Some weeks before that I had told attendees at a private lecture the same thing. The organizers of that event had asked me to give a talk on the 2008 field of candidates, which was at that point very large. At the end of my talk, they said, I should offer my opinion as to who would actually be the next president. Preparing my talk, I mulled over the matter carefully. At the very end of the lecture, after forty minutes of surveying the entire field, both parties, I said “Ladies and gentlemen, the next President of the United States,” pressed the key (it was a PowerPoint presentation), and up on the screen came Al Gore. There was a chorus of boos and jeers — it was a conservative crowd. Derb: “Look, this is not my guy. I’m anti-Gore, and have a paper trail to prove it (see here, here, and here). But as an analyst, it’s my job dispassionately to weigh the probabilities. I weighed them. This is what they told me.”
It’s still what they tell me. And if this has occurred to me, it has sure as heck occurred to the Democratic Party bosses, and those who influence them. Eleanor Clift, for example: “Al Gore on the second ballot: A scenario that a few weeks ago seemed preposterous is beginning to look plausible to some nervous Democrats looking for a way out of the deadlock between Hillary Clinton and Barack Obama …” Hey, it never looked preposterous to me, Eleanor … but then, I didn’t need to have several Hillary Clinton tattoos surgically removed before I could think straight.
“Plausible”? Try “inevitable.” It’s August in Denver. You have a convention hall full of party activists, nervous and weary from months of watching the party’s two candidates clawing and scratching at each other. Both those candidates are looking pretty tattered. Bill Clinton’s mistress has spilled the beans on O’Reilly, and Michelle Obama’s senior sociology thesis has come to light** — the one where she let loose on the “ineradicable racism of white Americans” and called the U.S.A. “a nation founded in crime and hatred.” McCain is looking stronger than ever. The Turks are advancing on Kirkuk. Iran has lobbed a ballistic test missile far out over the Indian Ocean. The Chinese are mad as hell following the collapse of the summer Olympics the week before, as athletes refused to compete in gritty smog, and are making new threats against Taiwan. It’s a dangerous world out there, and community organizing and ed-biz wonkery are being marked down as presidential qualifications.
What to do? What to do? The party bosses are slumped in their seats, staring blankly into space, or doing job searches on their Blackberries. All is gloom and despondency.
Then … A fanfare of trumpets! A shaft of light! Into the hall rides a man on a white stallion! Stirred from their lethargy, the delegates begin rising from their seats. They start cheering and applauding. The rider reaches the podium, dismounts, and strides to the dais. The applause is deafening now. Cheers ring round the hall!

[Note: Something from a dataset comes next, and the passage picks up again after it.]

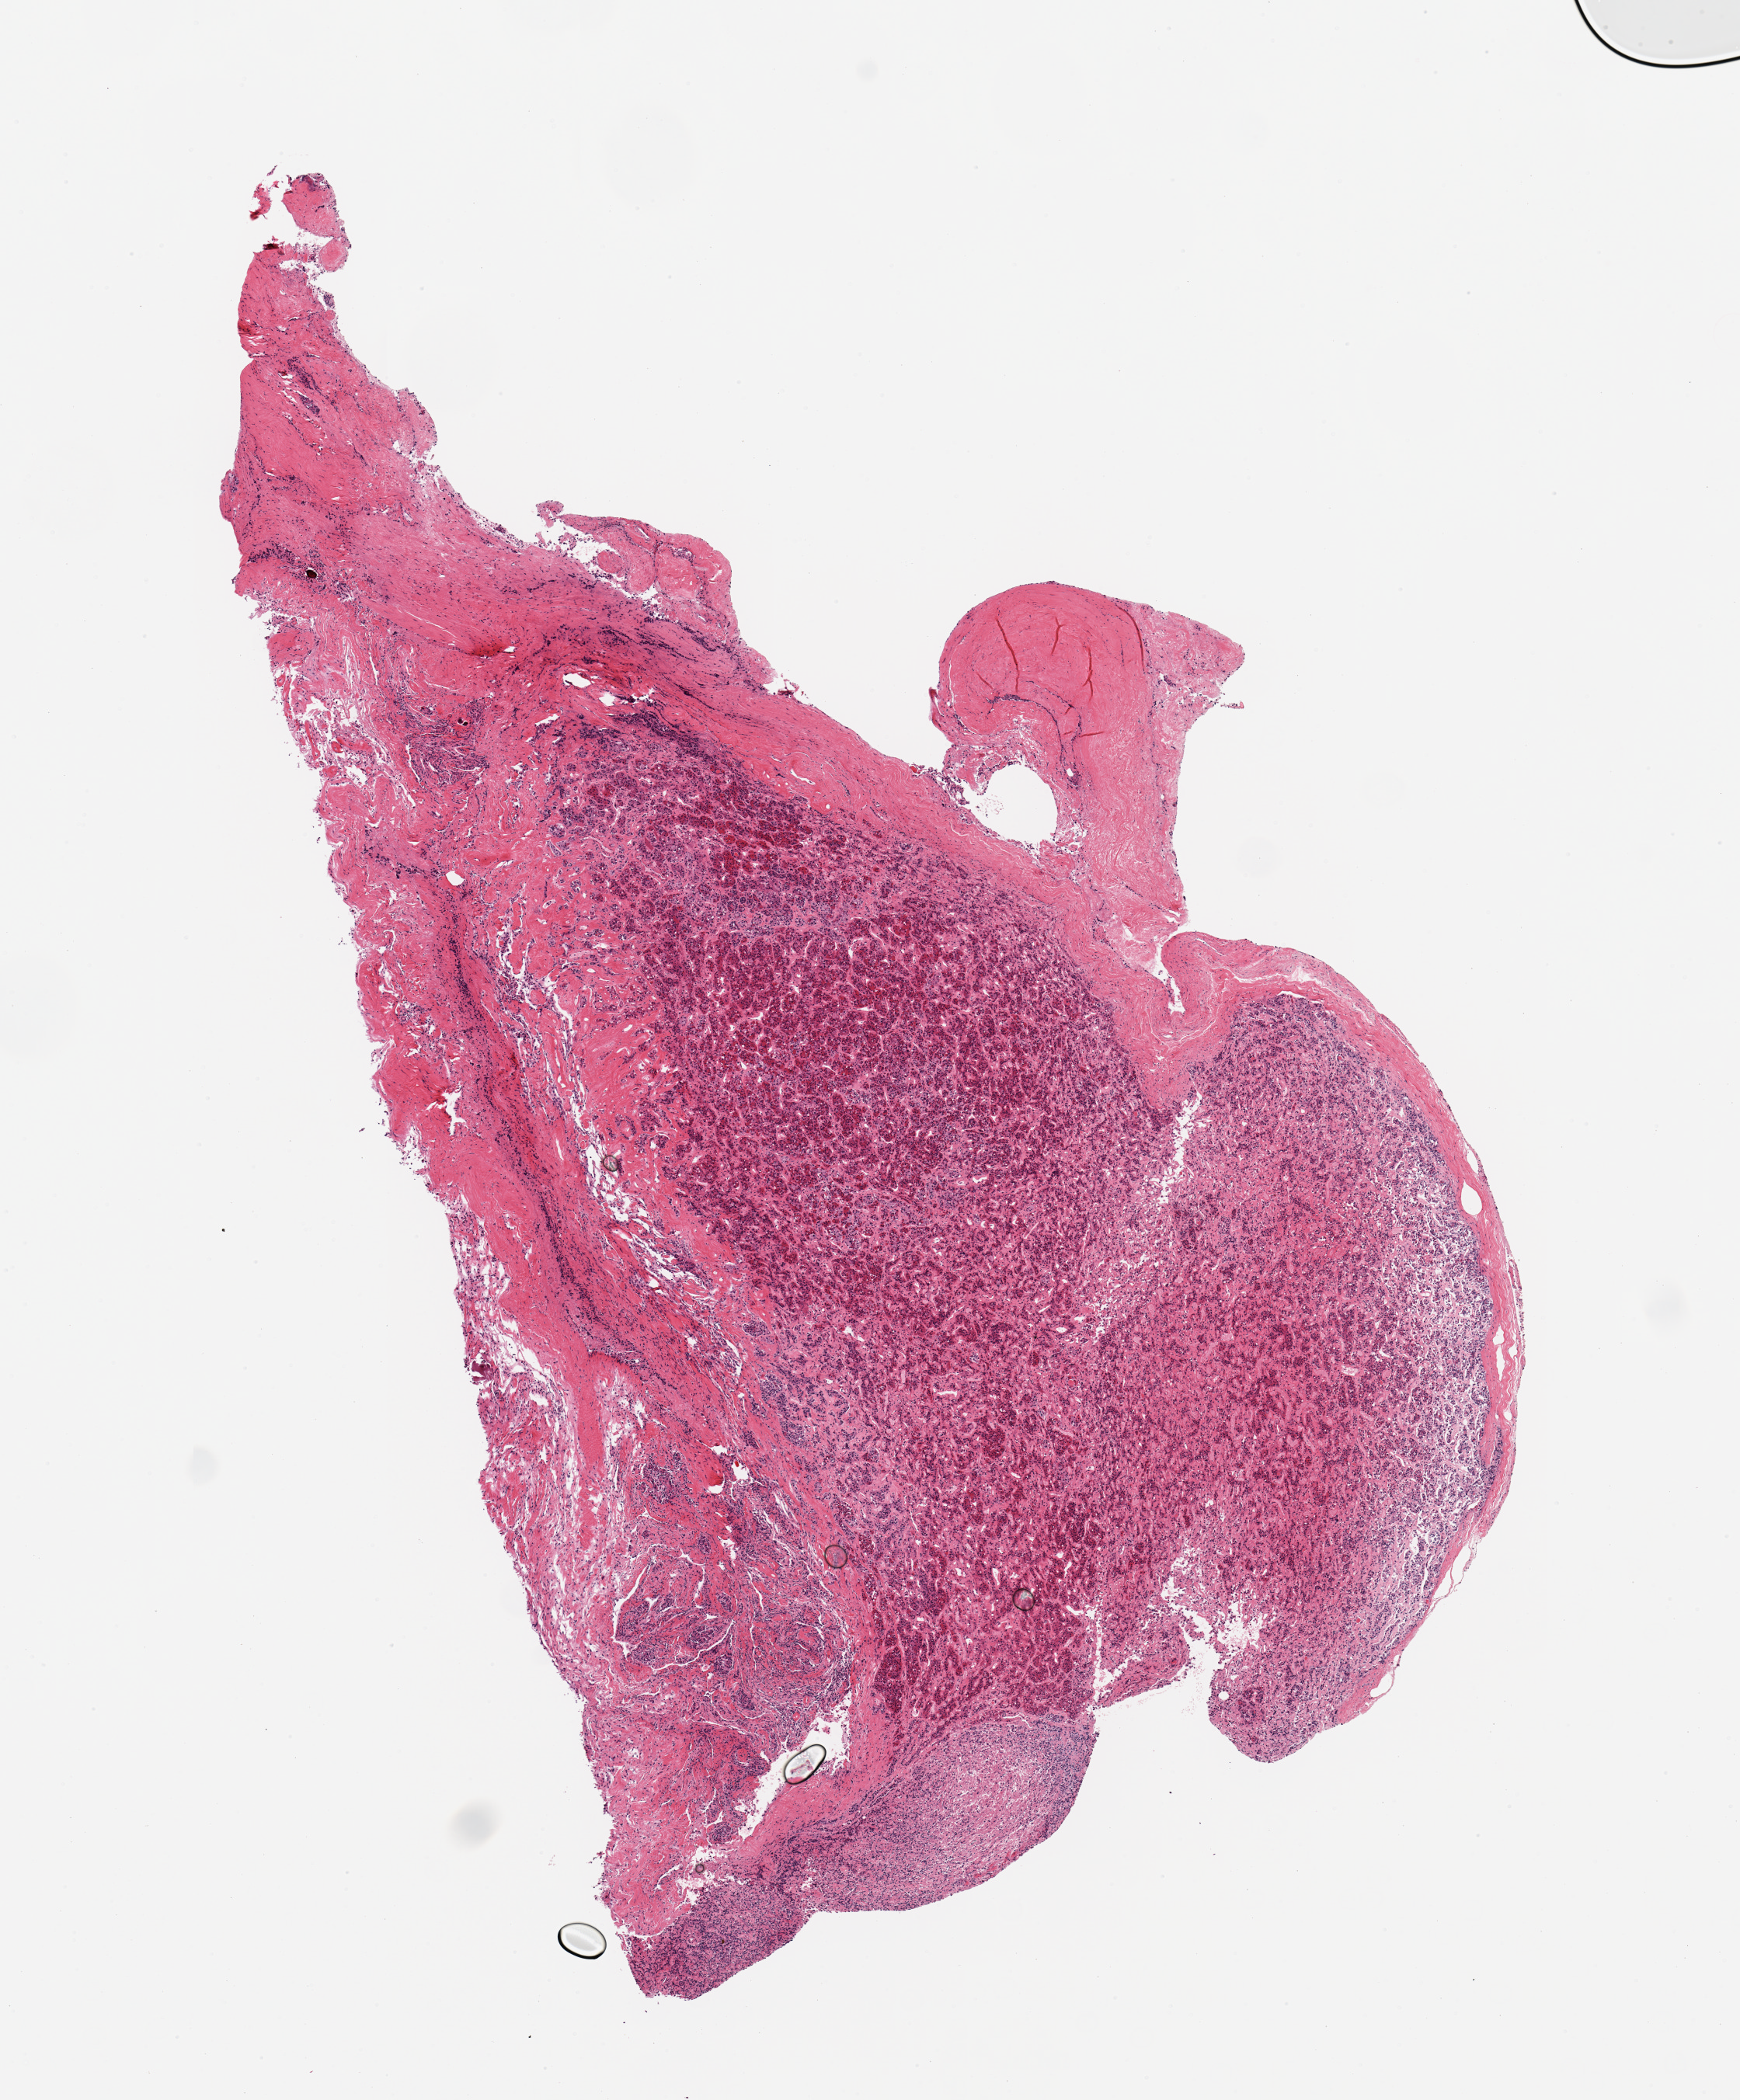
Whole-slide image, H&E stain, whole scanned area (about 8.9 x 10.7 mm) shown as a low-resolution overview; PAXgene-fixed paraffin-embedded (PFPE) section; section of pituitary (target tissue); tissue donor sample. Male donor.
Reviewer comment on this tissue sample: 1 piece, adenohypophysis and neurohypophysis.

Women are weeping; men are hugging each other.
Broad-shouldered and confident, his sternocleidomastoid muscle flexing and rippling, the Rescuer sweeps his powerful gaze around the hall. A hush falls. He begins to speak. As he speaks, the same though settles on every listener simultaneously: This is the one. He has always been the one. What fools we have been!
Don’t think it couldn’t happen. Don’t, in fact, think it isn’t going to happen. The Democratic Party has two lame candidates, without a dime’s worth of executive experience between them. Competing on the campaign trail, by August each will have thoroughly alienated the other’s supporters, and turned off the voting public. Meanwhile, in the wings, there is this guy who was Vice President for eight years, who ran a campaign for the presidency and actually won it! (well, according to party lore). He looks presidential, with a fine strapping physique and a big square jaw. You’re hankering after moral authority? How about a Nobel Peace Prize, for crying out loud!!
But … does he want it? Does Al Gore want to be the President of the United States?
Are you kidding me?
** This was before Mrs. Obama’s thesis actually did come to light. I was surmising — not too wildly, as it turned out.